(Records for this task begins)

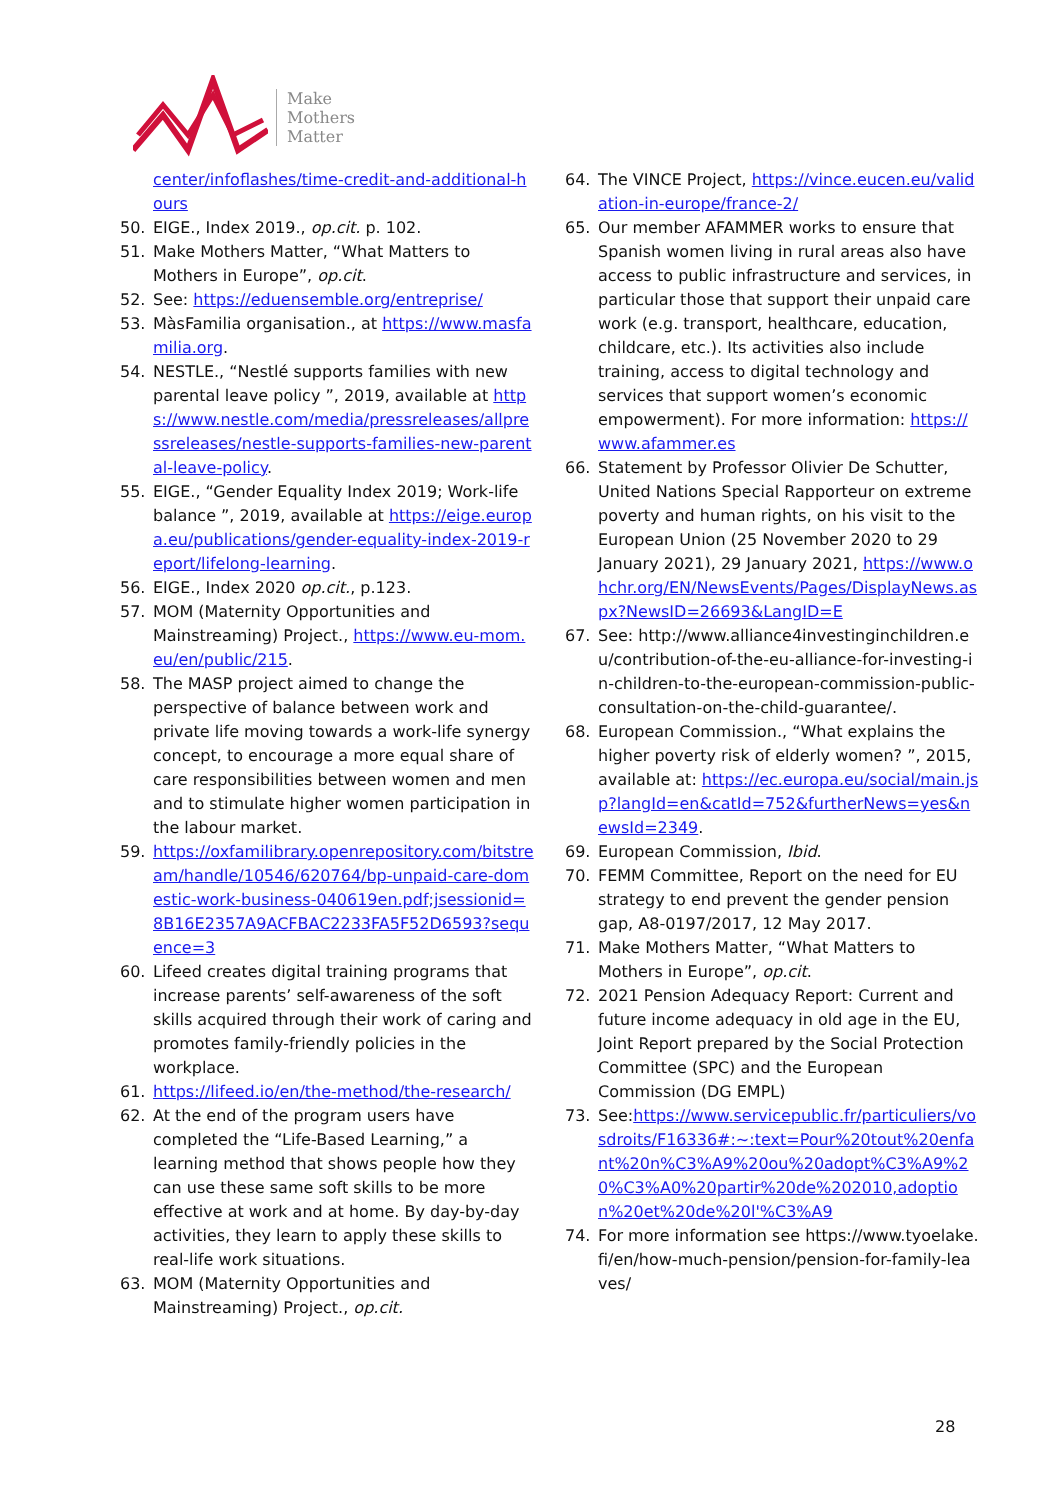Make
Mothers
Matter
center/infoflashes/time-credit-and-additional-hours
50. EIGE., Index 2019., op.cit. p. 102.
51. Make Mothers Matter, “What Matters to Mothers in Europe”, op.cit.
52. See: https://eduensemble.org/entreprise/
53. MàsFamilia organisation., at https://www.masfamilia.org.
54. NESTLE., “Nestlé supports families with new parental leave policy ”, 2019, available at https://www.nestle.com/media/pressreleases/allpressreleases/nestle-supports-families-new-parental-leave-policy.
55. EIGE., “Gender Equality Index 2019; Work-life balance ”, 2019, available at https://eige.europa.eu/publications/gender-equality-index-2019-report/lifelong-learning.
56. EIGE., Index 2020 op.cit., p.123.
57. MOM (Maternity Opportunities and Mainstreaming) Project., https://www.eu-mom.eu/en/public/215.
58. The MASP project aimed to change the perspective of balance between work and private life moving towards a work-life synergy concept, to encourage a more equal share of care responsibilities between women and men and to stimulate higher women participation in the labour market.
59. https://oxfamilibrary.openrepository.com/bitstream/handle/10546/620764/bp-unpaid-care-domestic-work-business-040619en.pdf;jsessionid=8B16E2357A9ACFBAC2233FA5F52D6593?sequence=3
60. Lifeed creates digital training programs that increase parents’ self-awareness of the soft skills acquired through their work of caring and promotes family-friendly policies in the workplace.
61. https://lifeed.io/en/the-method/the-research/
62. At the end of the program users have completed the “Life-Based Learning,” a learning method that shows people how they can use these same soft skills to be more effective at work and at home. By day-by-day activities, they learn to apply these skills to real-life work situations.
63. MOM (Maternity Opportunities and Mainstreaming) Project., op.cit.
64. The VINCE Project, https://vince.eucen.eu/validation-in-europe/france-2/
65. Our member AFAMMER works to ensure that Spanish women living in rural areas also have access to public infrastructure and services, in particular those that support their unpaid care work (e.g. transport, healthcare, education, childcare, etc.). Its activities also include training, access to digital technology and services that support women’s economic empowerment). For more information: https://www.afammer.es
66. Statement by Professor Olivier De Schutter, United Nations Special Rapporteur on extreme poverty and human rights, on his visit to the European Union (25 November 2020 to 29 January 2021), 29 January 2021, https://www.ohchr.org/EN/NewsEvents/Pages/DisplayNews.aspx?NewsID=26693&LangID=E
67. See: http://www.alliance4investinginchildren.eu/contribution-of-the-eu-alliance-for-investing-in-children-to-the-european-commission-public-consultation-on-the-child-guarantee/.
68. European Commission., “What explains the higher poverty risk of elderly women? ”, 2015, available at: https://ec.europa.eu/social/main.jsp?langId=en&catId=752&furtherNews=yes&newsId=2349.
69. European Commission, Ibid.
70. FEMM Committee, Report on the need for EU strategy to end prevent the gender pension gap, A8-0197/2017, 12 May 2017.
71. Make Mothers Matter, “What Matters to Mothers in Europe”, op.cit.
72. 2021 Pension Adequacy Report: Current and future income adequacy in old age in the EU, Joint Report prepared by the Social Protection Committee (SPC) and the European Commission (DG EMPL)
73. See:https://www.servicepublic.fr/particuliers/vosdroits/F16336#:~:text=Pour%20tout%20enfant%20n%C3%A9%20ou%20adopt%C3%A9%20%C3%A0%20partir%20de%202010,adoption%20et%20de%20l'%C3%A9
74. For more information see https://www.tyoelake.fi/en/how-much-pension/pension-for-family-leaves/
28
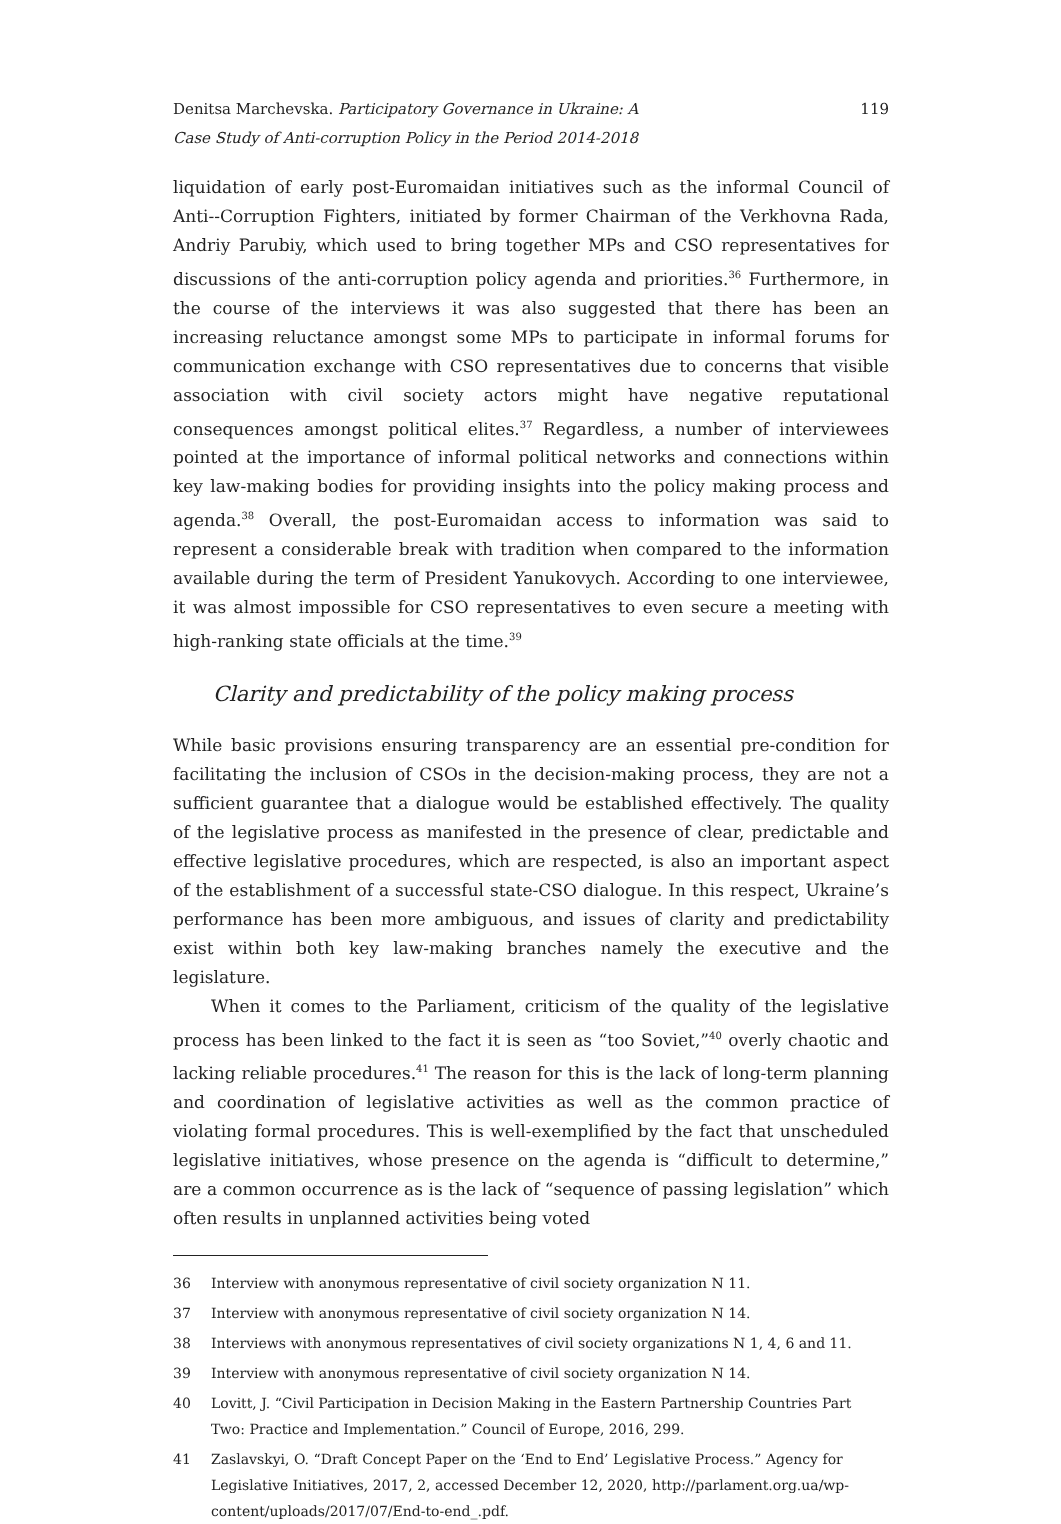Denitsa Marchevska. Participatory Governance in Ukraine: A
Case Study of Anti-corruption Policy in the Period 2014-2018
119
liquidation of early post-Euromaidan initiatives such as the informal Council of Anti--Corruption Fighters, initiated by former Chairman of the Verkhovna Rada, Andriy Parubiy, which used to bring together MPs and CSO representatives for discussions of the anti-corruption policy agenda and priorities.<sup>36</sup> Furthermore, in the course of the interviews it was also suggested that there has been an increasing reluctance amongst some MPs to participate in informal forums for communication exchange with CSO representatives due to concerns that visible association with civil society actors might have negative reputational consequences amongst political elites.<sup>37</sup> Regardless, a number of interviewees pointed at the importance of informal political networks and connections within key law-making bodies for providing insights into the policy making process and agenda.<sup>38</sup> Overall, the post-Euromaidan access to information was said to represent a considerable break with tradition when compared to the information available during the term of President Yanukovych. According to one interviewee, it was almost impossible for CSO representatives to even secure a meeting with high-ranking state officials at the time.<sup>39</sup>
Clarity and predictability of the policy making process
While basic provisions ensuring transparency are an essential pre-condition for facilitating the inclusion of CSOs in the decision-making process, they are not a sufficient guarantee that a dialogue would be established effectively. The quality of the legislative process as manifested in the presence of clear, predictable and effective legislative procedures, which are respected, is also an important aspect of the establishment of a successful state-CSO dialogue. In this respect, Ukraine’s performance has been more ambiguous, and issues of clarity and predictability exist within both key law-making branches namely the executive and the legislature.
When it comes to the Parliament, criticism of the quality of the legislative process has been linked to the fact it is seen as “too Soviet,”<sup>40</sup> overly chaotic and lacking reliable procedures.<sup>41</sup> The reason for this is the lack of long-term planning and coordination of legislative activities as well as the common practice of violating formal procedures. This is well-exemplified by the fact that unscheduled legislative initiatives, whose presence on the agenda is “difficult to determine,” are a common occurrence as is the lack of “sequence of passing legislation” which often results in unplanned activities being voted
36 Interview with anonymous representative of civil society organization N 11.
37 Interview with anonymous representative of civil society organization N 14.
38 Interviews with anonymous representatives of civil society organizations N 1, 4, 6 and 11.
39 Interview with anonymous representative of civil society organization N 14.
40 Lovitt, J. “Civil Participation in Decision Making in the Eastern Partnership Countries Part Two: Practice and Implementation.” Council of Europe, 2016, 299.
41 Zaslavskyi, O. “Draft Concept Paper on the ‘End to End’ Legislative Process.” Agency for Legislative Initiatives, 2017, 2, accessed December 12, 2020, http://parlament.org.ua/wp-content/uploads/2017/07/End-to-end_.pdf.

(Records for this task ends)

Would you retype each line above exactly and skip every image?

Make
Mothers
Matter
center/infoflashes/time-credit-and-additional-hours
50. EIGE., Index 2019., op.cit. p. 102.
51. Make Mothers Matter, “What Matters to Mothers in Europe”, op.cit.
52. See: https://eduensemble.org/entreprise/
53. MàsFamilia organisation., at https://www.masfamilia.org.
54. NESTLE., “Nestlé supports families with new parental leave policy ”, 2019, available at https://www.nestle.com/media/pressreleases/allpressreleases/nestle-supports-families-new-parental-leave-policy.
55. EIGE., “Gender Equality Index 2019; Work-life balance ”, 2019, available at https://eige.europa.eu/publications/gender-equality-index-2019-report/lifelong-learning.
56. EIGE., Index 2020 op.cit., p.123.
57. MOM (Maternity Opportunities and Mainstreaming) Project., https://www.eu-mom.eu/en/public/215.
58. The MASP project aimed to change the perspective of balance between work and private life moving towards a work-life synergy concept, to encourage a more equal share of care responsibilities between women and men and to stimulate higher women participation in the labour market.
59. https://oxfamilibrary.openrepository.com/bitstream/handle/10546/620764/bp-unpaid-care-domestic-work-business-040619en.pdf;jsessionid=8B16E2357A9ACFBAC2233FA5F52D6593?sequence=3
60. Lifeed creates digital training programs that increase parents’ self-awareness of the soft skills acquired through their work of caring and promotes family-friendly policies in the workplace.
61. https://lifeed.io/en/the-method/the-research/
62. At the end of the program users have completed the “Life-Based Learning,” a learning method that shows people how they can use these same soft skills to be more effective at work and at home. By day-by-day activities, they learn to apply these skills to real-life work situations.
63. MOM (Maternity Opportunities and Mainstreaming) Project., op.cit.
64. The VINCE Project, https://vince.eucen.eu/validation-in-europe/france-2/
65. Our member AFAMMER works to ensure that Spanish women living in rural areas also have access to public infrastructure and services, in particular those that support their unpaid care work (e.g. transport, healthcare, education, childcare, etc.). Its activities also include training, access to digital technology and services that support women’s economic empowerment). For more information: https://www.afammer.es
66. Statement by Professor Olivier De Schutter, United Nations Special Rapporteur on extreme poverty and human rights, on his visit to the European Union (25 November 2020 to 29 January 2021), 29 January 2021, https://www.ohchr.org/EN/NewsEvents/Pages/DisplayNews.aspx?NewsID=26693&LangID=E
67. See: http://www.alliance4investinginchildren.eu/contribution-of-the-eu-alliance-for-investing-in-children-to-the-european-commission-public-consultation-on-the-child-guarantee/.
68. European Commission., “What explains the higher poverty risk of elderly women? ”, 2015, available at: https://ec.europa.eu/social/main.jsp?langId=en&catId=752&furtherNews=yes&newsId=2349.
69. European Commission, Ibid.
70. FEMM Committee, Report on the need for EU strategy to end prevent the gender pension gap, A8-0197/2017, 12 May 2017.
71. Make Mothers Matter, “What Matters to Mothers in Europe”, op.cit.
72. 2021 Pension Adequacy Report: Current and future income adequacy in old age in the EU, Joint Report prepared by the Social Protection Committee (SPC) and the European Commission (DG EMPL)
73. See:https://www.servicepublic.fr/particuliers/vosdroits/F16336#:~:text=Pour%20tout%20enfant%20n%C3%A9%20ou%20adopt%C3%A9%20%C3%A0%20partir%20de%202010,adoption%20et%20de%20l'%C3%A9
74. For more information see https://www.tyoelake.fi/en/how-much-pension/pension-for-family-leaves/
28
Denitsa Marchevska. Participatory Governance in Ukraine: A
Case Study of Anti-corruption Policy in the Period 2014-2018
119
liquidation of early post-Euromaidan initiatives such as the informal Council of Anti--Corruption Fighters, initiated by former Chairman of the Verkhovna Rada, Andriy Parubiy, which used to bring together MPs and CSO representatives for discussions of the anti-corruption policy agenda and priorities.<sup>36</sup> Furthermore, in the course of the interviews it was also suggested that there has been an increasing reluctance amongst some MPs to participate in informal forums for communication exchange with CSO representatives due to concerns that visible association with civil society actors might have negative reputational consequences amongst political elites.<sup>37</sup> Regardless, a number of interviewees pointed at the importance of informal political networks and connections within key law-making bodies for providing insights into the policy making process and agenda.<sup>38</sup> Overall, the post-Euromaidan access to information was said to represent a considerable break with tradition when compared to the information available during the term of President Yanukovych. According to one interviewee, it was almost impossible for CSO representatives to even secure a meeting with high-ranking state officials at the time.<sup>39</sup>
Clarity and predictability of the policy making process
While basic provisions ensuring transparency are an essential pre-condition for facilitating the inclusion of CSOs in the decision-making process, they are not a sufficient guarantee that a dialogue would be established effectively. The quality of the legislative process as manifested in the presence of clear, predictable and effective legislative procedures, which are respected, is also an important aspect of the establishment of a successful state-CSO dialogue. In this respect, Ukraine’s performance has been more ambiguous, and issues of clarity and predictability exist within both key law-making branches namely the executive and the legislature.
When it comes to the Parliament, criticism of the quality of the legislative process has been linked to the fact it is seen as “too Soviet,”<sup>40</sup> overly chaotic and lacking reliable procedures.<sup>41</sup> The reason for this is the lack of long-term planning and coordination of legislative activities as well as the common practice of violating formal procedures. This is well-exemplified by the fact that unscheduled legislative initiatives, whose presence on the agenda is “difficult to determine,” are a common occurrence as is the lack of “sequence of passing legislation” which often results in unplanned activities being voted
36 Interview with anonymous representative of civil society organization N 11.
37 Interview with anonymous representative of civil society organization N 14.
38 Interviews with anonymous representatives of civil society organizations N 1, 4, 6 and 11.
39 Interview with anonymous representative of civil society organization N 14.
40 Lovitt, J. “Civil Participation in Decision Making in the Eastern Partnership Countries Part Two: Practice and Implementation.” Council of Europe, 2016, 299.
41 Zaslavskyi, O. “Draft Concept Paper on the ‘End to End’ Legislative Process.” Agency for Legislative Initiatives, 2017, 2, accessed December 12, 2020, http://parlament.org.ua/wp-content/uploads/2017/07/End-to-end_.pdf.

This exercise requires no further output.